What is being asked: In the entries below, find each line with the string "index" and copy it.

[[ Records supplied open ]]

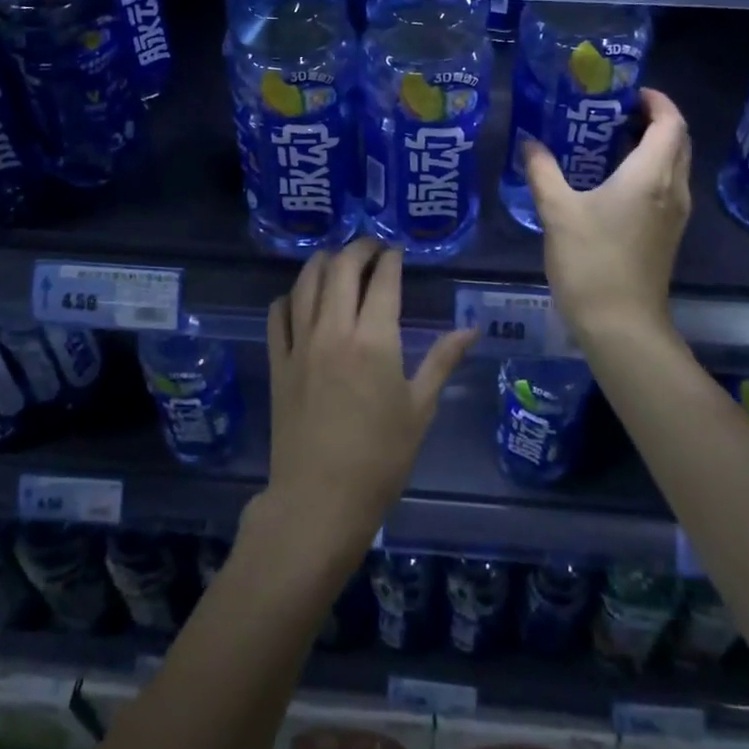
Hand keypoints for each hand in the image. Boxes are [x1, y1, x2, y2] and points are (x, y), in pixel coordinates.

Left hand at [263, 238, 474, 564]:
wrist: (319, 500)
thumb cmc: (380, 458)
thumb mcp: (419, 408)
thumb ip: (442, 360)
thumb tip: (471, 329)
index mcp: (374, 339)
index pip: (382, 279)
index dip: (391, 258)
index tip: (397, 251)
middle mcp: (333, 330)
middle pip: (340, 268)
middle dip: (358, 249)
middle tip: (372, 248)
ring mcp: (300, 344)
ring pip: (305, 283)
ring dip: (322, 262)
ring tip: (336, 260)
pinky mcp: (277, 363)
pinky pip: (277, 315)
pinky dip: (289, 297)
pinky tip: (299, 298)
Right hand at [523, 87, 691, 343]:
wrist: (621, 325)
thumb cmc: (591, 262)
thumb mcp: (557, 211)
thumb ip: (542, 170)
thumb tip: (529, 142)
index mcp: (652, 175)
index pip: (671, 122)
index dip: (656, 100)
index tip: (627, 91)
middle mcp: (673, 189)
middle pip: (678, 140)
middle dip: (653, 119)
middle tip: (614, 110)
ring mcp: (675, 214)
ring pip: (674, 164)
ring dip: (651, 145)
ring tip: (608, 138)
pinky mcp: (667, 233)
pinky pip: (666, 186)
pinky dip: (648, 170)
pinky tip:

[[ Records supplied closed ]]

Answer to this exercise:
index mcp: (374, 339)
index pip: (382, 279)
index dip: (391, 258)
index tip: (397, 251)
index mcp: (652, 175)
index pip: (671, 122)
index dip: (656, 100)
index tip: (627, 91)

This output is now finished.